Information shown =>
+-------+

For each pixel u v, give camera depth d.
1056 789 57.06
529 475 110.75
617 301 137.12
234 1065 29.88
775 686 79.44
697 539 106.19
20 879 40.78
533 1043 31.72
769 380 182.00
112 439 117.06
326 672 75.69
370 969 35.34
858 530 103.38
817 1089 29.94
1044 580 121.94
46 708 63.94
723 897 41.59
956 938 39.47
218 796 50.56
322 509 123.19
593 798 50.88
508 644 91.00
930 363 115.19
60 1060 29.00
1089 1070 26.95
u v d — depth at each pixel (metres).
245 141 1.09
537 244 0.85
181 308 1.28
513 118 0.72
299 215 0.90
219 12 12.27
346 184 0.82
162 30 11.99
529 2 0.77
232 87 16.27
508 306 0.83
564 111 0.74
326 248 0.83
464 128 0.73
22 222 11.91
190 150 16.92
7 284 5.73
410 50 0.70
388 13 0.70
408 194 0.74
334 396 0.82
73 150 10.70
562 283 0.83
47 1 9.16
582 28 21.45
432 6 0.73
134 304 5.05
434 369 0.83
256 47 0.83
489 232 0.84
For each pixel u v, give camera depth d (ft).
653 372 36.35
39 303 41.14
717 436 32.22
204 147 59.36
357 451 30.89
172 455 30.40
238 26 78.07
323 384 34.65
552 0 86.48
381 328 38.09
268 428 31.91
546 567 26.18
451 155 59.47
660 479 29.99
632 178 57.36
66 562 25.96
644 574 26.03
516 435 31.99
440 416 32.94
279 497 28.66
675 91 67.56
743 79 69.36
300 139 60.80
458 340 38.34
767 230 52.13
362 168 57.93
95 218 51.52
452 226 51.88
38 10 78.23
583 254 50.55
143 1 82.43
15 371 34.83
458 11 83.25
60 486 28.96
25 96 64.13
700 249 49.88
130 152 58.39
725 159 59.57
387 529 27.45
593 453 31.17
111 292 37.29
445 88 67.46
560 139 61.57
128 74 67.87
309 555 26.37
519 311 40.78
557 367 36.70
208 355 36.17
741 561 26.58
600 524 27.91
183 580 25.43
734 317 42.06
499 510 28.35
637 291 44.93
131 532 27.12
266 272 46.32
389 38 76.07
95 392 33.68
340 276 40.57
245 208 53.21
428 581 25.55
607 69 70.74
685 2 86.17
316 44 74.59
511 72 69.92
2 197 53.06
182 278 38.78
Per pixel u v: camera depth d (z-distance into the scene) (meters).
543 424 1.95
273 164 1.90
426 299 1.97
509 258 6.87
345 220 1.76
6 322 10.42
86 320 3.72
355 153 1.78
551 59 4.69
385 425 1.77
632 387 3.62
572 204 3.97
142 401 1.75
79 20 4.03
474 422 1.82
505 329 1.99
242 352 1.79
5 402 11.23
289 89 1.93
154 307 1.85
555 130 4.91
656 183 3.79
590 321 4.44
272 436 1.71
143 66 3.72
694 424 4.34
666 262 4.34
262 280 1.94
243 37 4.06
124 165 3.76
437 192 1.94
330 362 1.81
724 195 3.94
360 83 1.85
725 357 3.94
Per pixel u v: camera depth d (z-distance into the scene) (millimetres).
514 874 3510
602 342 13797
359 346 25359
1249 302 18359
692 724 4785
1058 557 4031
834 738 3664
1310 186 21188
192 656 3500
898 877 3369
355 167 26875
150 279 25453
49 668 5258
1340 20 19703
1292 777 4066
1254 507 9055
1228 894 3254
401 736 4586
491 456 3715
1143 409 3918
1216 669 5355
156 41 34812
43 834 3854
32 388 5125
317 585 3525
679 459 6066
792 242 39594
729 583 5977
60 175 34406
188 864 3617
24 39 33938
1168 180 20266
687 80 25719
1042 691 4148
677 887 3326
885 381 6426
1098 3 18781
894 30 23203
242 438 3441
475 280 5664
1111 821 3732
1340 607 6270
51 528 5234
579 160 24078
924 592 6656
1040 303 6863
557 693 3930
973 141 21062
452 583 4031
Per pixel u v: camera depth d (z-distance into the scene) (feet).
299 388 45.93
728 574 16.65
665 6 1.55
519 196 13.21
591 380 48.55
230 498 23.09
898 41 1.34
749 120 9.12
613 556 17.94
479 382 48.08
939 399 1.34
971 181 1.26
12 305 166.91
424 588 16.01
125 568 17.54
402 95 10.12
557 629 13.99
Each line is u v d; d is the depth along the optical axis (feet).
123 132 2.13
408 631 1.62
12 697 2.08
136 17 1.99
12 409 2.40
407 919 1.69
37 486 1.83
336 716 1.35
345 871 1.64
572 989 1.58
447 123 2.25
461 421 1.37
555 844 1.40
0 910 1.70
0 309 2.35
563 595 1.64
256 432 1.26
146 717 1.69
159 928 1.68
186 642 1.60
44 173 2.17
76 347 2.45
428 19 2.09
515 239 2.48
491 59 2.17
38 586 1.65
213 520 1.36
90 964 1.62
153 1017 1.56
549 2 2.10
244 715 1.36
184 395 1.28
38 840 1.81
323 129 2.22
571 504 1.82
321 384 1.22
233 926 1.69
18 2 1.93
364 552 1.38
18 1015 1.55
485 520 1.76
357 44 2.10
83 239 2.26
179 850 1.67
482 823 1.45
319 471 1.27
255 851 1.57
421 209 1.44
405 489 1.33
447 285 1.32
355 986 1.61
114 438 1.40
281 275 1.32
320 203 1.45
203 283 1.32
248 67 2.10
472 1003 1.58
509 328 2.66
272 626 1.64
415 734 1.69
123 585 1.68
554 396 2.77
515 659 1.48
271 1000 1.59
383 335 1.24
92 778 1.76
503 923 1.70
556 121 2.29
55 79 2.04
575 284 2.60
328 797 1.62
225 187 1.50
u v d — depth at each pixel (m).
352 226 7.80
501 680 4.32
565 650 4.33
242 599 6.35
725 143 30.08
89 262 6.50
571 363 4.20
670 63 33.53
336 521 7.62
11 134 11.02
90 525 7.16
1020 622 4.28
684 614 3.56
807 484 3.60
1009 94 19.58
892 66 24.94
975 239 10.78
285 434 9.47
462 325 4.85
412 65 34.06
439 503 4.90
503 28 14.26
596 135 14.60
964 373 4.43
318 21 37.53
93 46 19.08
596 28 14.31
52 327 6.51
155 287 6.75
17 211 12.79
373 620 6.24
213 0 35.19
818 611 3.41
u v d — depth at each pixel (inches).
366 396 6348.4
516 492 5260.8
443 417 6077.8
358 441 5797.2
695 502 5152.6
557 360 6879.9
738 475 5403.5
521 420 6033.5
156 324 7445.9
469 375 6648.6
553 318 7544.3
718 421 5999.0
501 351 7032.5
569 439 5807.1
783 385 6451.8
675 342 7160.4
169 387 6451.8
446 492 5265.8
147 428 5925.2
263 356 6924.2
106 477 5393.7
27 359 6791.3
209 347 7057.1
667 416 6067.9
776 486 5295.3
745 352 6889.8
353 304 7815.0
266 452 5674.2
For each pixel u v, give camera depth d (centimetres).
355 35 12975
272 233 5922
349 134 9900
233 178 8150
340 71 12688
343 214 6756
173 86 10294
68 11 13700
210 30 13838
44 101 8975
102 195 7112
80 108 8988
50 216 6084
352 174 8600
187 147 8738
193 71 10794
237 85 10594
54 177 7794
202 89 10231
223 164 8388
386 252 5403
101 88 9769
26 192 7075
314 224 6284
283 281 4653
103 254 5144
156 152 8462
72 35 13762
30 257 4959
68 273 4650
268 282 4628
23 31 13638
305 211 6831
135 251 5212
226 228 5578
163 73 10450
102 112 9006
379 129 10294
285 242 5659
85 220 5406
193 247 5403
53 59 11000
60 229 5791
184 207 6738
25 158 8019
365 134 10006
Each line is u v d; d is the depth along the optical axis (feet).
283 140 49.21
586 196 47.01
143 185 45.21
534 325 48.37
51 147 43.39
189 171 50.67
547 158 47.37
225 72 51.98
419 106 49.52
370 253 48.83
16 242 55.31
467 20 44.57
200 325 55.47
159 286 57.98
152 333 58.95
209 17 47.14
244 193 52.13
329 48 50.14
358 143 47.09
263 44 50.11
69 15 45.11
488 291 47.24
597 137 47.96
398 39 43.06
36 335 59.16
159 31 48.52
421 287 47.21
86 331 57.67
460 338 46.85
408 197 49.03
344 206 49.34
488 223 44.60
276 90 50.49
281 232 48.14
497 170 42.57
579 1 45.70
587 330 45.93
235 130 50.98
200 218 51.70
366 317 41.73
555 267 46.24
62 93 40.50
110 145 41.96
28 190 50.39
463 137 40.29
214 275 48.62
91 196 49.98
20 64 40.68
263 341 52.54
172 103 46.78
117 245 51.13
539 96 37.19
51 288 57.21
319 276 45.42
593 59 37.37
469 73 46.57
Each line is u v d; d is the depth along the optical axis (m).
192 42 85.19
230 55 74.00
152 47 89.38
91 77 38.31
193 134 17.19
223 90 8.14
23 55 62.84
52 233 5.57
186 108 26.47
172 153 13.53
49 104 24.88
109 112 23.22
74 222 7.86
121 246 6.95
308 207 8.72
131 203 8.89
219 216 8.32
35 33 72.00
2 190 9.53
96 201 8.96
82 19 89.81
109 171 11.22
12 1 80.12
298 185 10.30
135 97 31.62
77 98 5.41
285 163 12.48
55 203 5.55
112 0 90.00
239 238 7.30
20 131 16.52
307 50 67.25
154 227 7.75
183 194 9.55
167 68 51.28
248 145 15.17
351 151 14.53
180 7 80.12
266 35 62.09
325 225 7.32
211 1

+-------+

Problem statement => Take the lines above from the one containing "389 38 76.07" down to the one containing "355 153 1.78", and transcribe them exactly, both ends included.

Answer section =>
389 38 76.07
95 392 33.68
340 276 40.57
245 208 53.21
428 581 25.55
607 69 70.74
685 2 86.17
316 44 74.59
511 72 69.92
2 197 53.06
182 278 38.78
Per pixel u v: camera depth d (z-distance into the scene) (meters).
543 424 1.95
273 164 1.90
426 299 1.97
509 258 6.87
345 220 1.76
6 322 10.42
86 320 3.72
355 153 1.78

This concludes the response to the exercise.